As I had stated in the next paragraph of that Compendium Entry, the BOJ has had a previous record of being reluctant in making sudden changes to its monetary policies. There is an insightful passage, which I feel is relevant in today’s political climate, wherein I wrote that the BOJ made the decision to make borrowing Kapital easier at reduced Interest Rates in order to promote Inflation to offset Currency Appreciation.
“The BOJ figures prominently into why there little or no intervention in avoiding the excesses of the asset-price bubble during the late 1980s. As the Japanese Yen appreciated during this period, the BOJ tolerated a contractionary monetary policy while the economy was expanding because of an overreliance on exports and Kapital for foreign investments only. But when the Yen continued to appreciate towards the end of the decade, the Japanese pursued a belligerent combination of monetary and fiscal policies. On the monetary side, the BOJ allowed for monetary easing that made borrowing cheap Kapital easier at preferrable Interest Rates for potential Borrowers. And on the fiscal side, the national government increased public investments to generate Inflation to offset Currency Appreciation.”
The passages emphasized by me are in reference to the trend which emerged in the wake of the initial Lost Decade and still lingering to this day. At first, the Japanese national economy and financial regime began the 1990s with rising Deflation and thus Currency Appreciation. The consistent goal of various parliamentary governments since then was to create artificial Inflation, to impose Currency Depreciation on the Yen to counteract against the effects of the Lost Decades. To understand the significance of what I am about to describe here, some visual aids are needed.
The following line graphs are Japan’s Interest Rates since the first decade of the Lost Decades. Notice how much Interest Rates has fallen from their peak in the early 1990s to their near 0% rates throughout most of the 2000s and 2010s. The other line graph depicts the occurrence of Negative Interest from 2016 onwards.

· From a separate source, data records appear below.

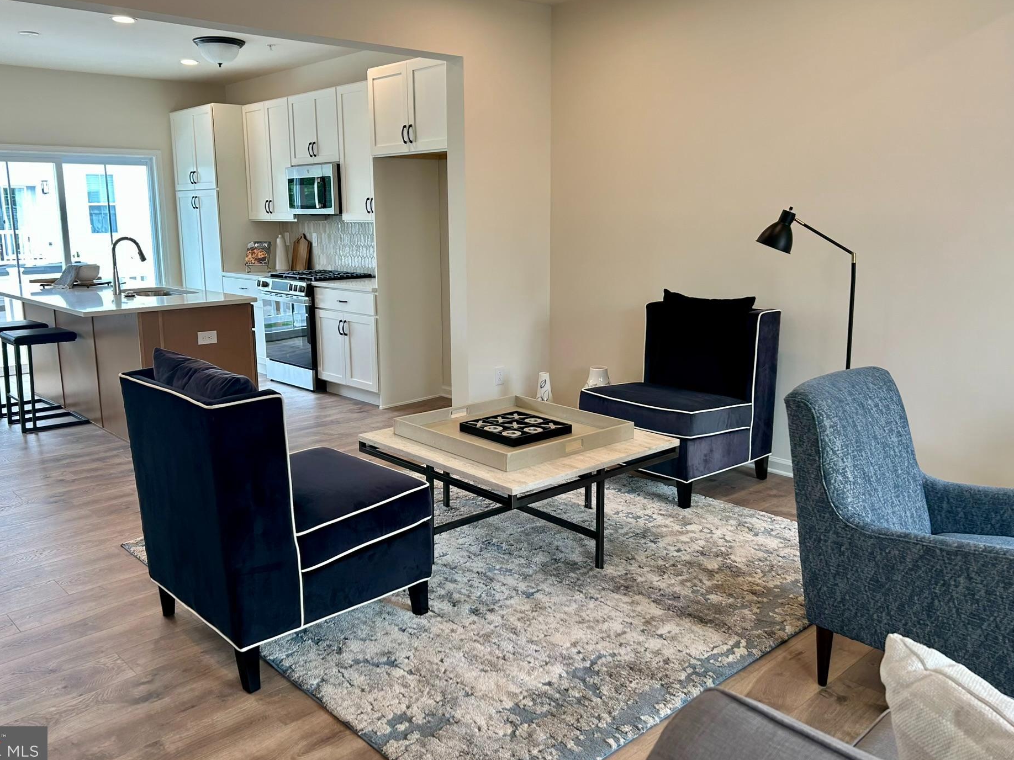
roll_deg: +1.0
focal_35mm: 29
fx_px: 849
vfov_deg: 48.2
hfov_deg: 61.6
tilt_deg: -10.0
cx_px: 475
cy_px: 348
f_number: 1.5
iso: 50
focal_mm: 5.7
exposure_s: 1/120
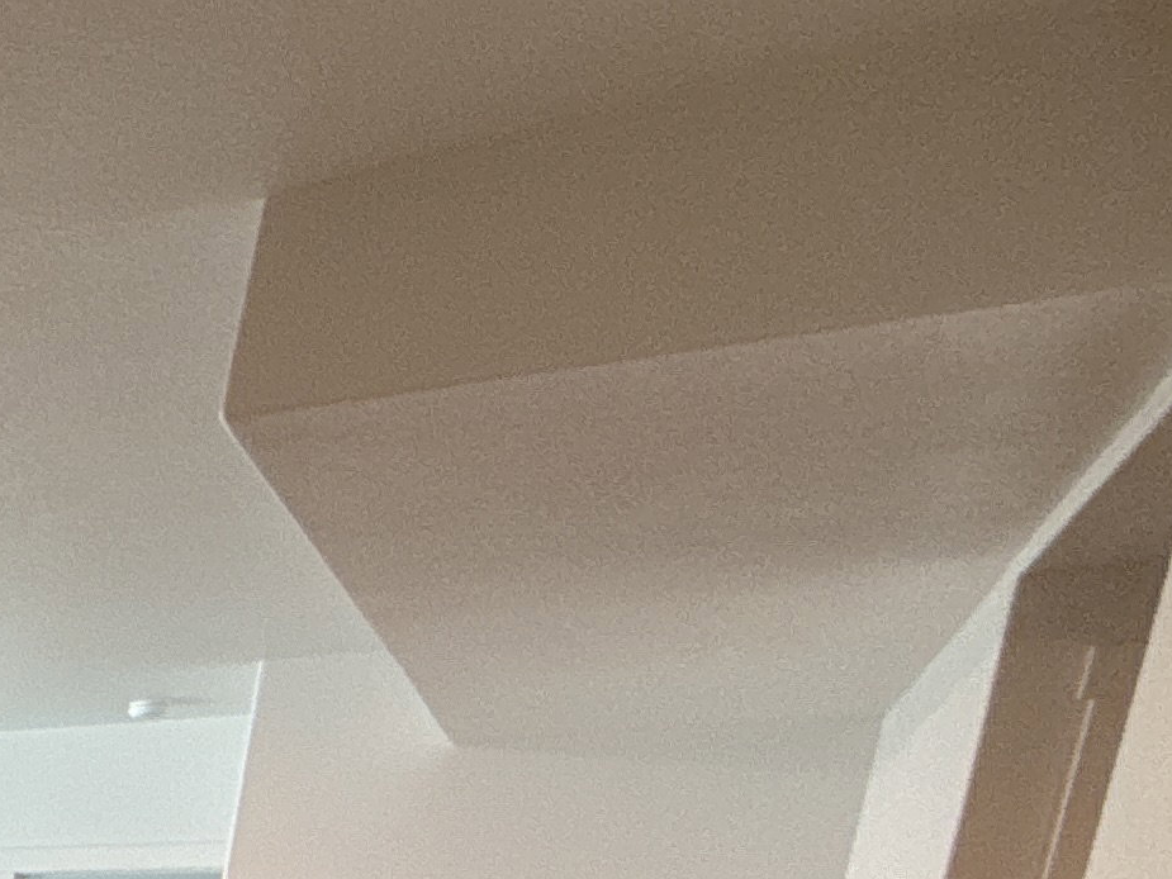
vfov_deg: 19.3
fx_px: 2066
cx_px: -1229
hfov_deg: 18.5
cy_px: 1488
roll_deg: -1.1
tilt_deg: -14.0
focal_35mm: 61
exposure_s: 1/120
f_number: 2.2
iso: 160
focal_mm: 2.22
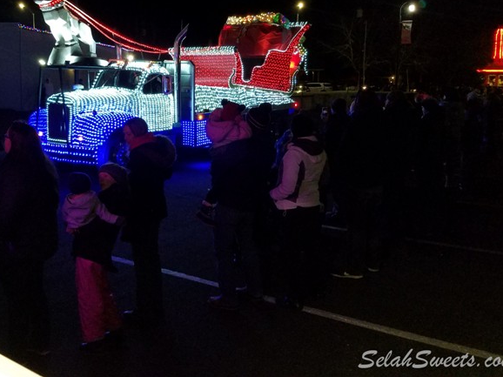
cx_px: 172
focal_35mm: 36
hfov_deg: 50.5
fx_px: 523
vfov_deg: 39.0
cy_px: 117
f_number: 1.7
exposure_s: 1/24
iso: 250
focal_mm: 4.2
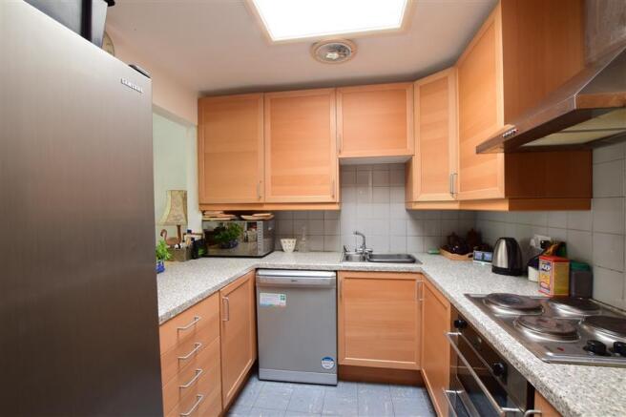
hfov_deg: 100.4
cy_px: 208
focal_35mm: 15
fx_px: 261
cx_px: 313
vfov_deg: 77.3
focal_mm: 10
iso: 500
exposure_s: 1/1.6
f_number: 16
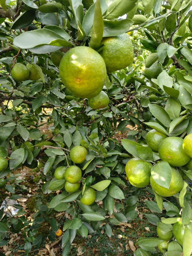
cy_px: 128
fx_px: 170
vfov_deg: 73.9
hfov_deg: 58.9
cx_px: 96
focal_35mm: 23
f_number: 1.88
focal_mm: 5.5
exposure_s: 1/112
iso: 50
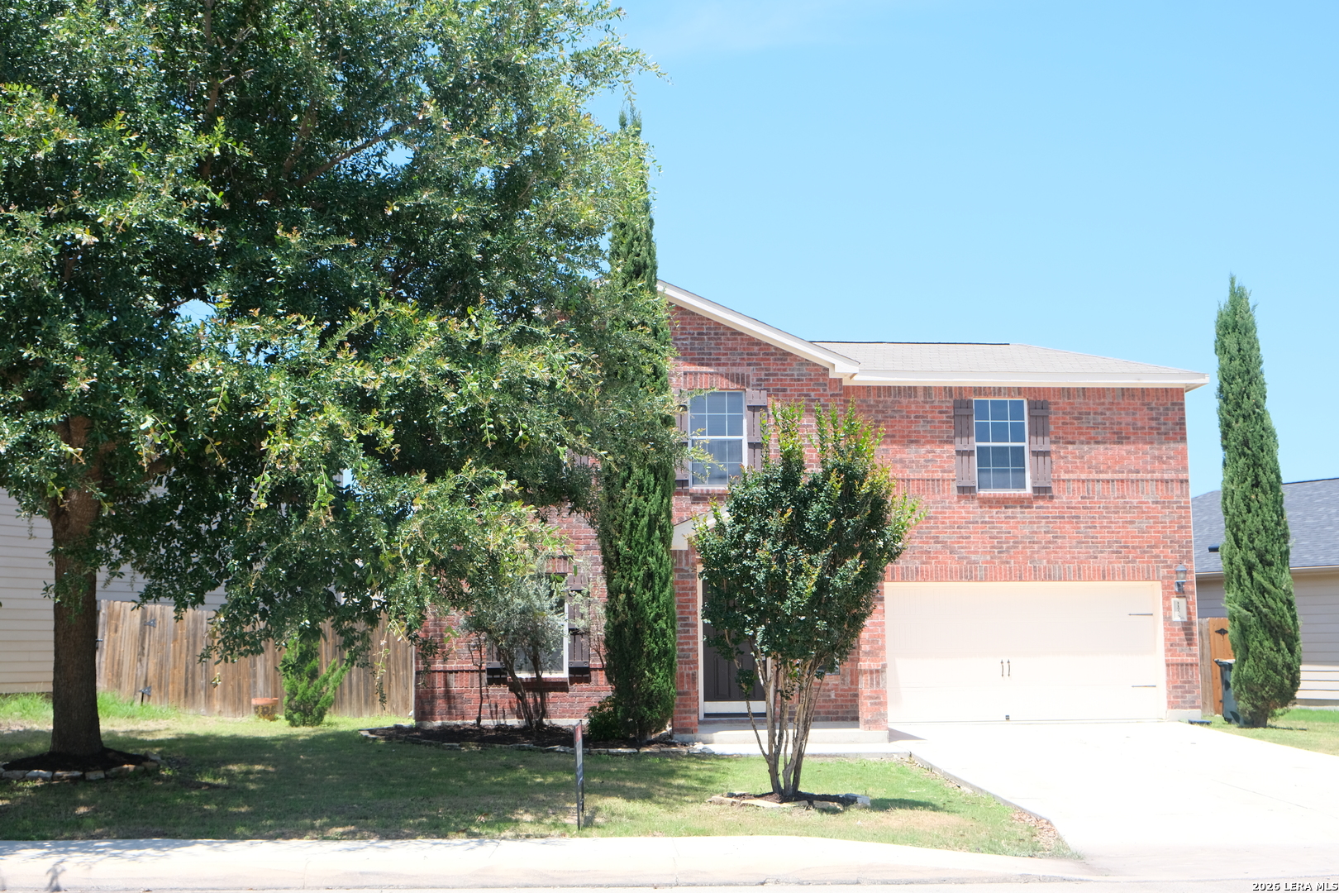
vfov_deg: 33.4
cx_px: 670
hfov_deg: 48.5
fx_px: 1488
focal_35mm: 40
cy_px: 446
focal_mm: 26.5
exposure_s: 1/250
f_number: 6.4
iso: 320
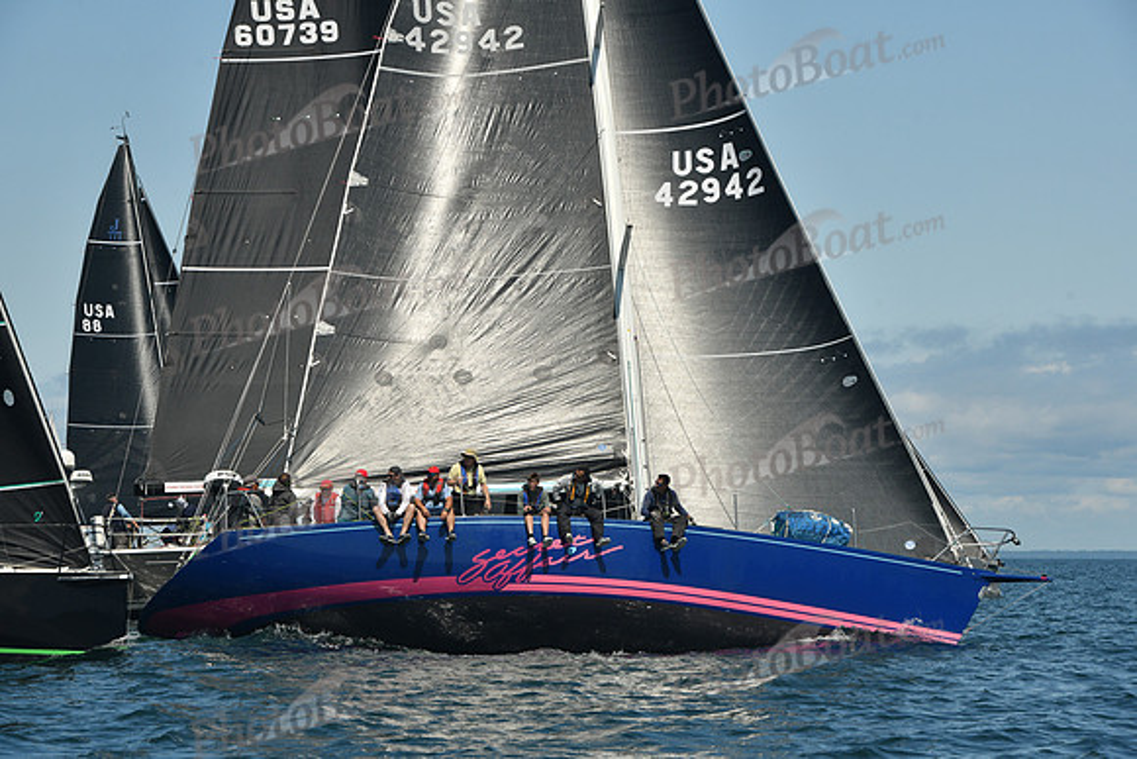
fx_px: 3949
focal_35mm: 125
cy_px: 380
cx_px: 568
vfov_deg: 11.0
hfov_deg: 16.4
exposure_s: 1/640
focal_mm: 125
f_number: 10
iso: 320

Next, compare the two line graphs with this graph depicting the Japanese Inflation Rate around the same period. Do note that the graph also features a projection of where the Inflation Rate would be heading in the next four years.
Based on available historical data, past records, and contemporary trends which I had discussed in The Work-Standard, it would seem that the BOJ’s hesitance at pursuing a contractionary monetary policy now is rooted in its past activities. If their goal for the past thirty years is to create artificial Inflation to induce Currency Depreciation, it is unreasonable to expect the BOJ to go in the opposite direction. To reverse its present course by introducing artificial Deflation and in turn Currency Appreciation runs contrary to the goal of getting Japan out of its still-ongoing Lost Decades. An undervalued Yen is far more preferable than an overvalued one. At least, that is what I can infer from the past three decades of policies taken by the BOJ.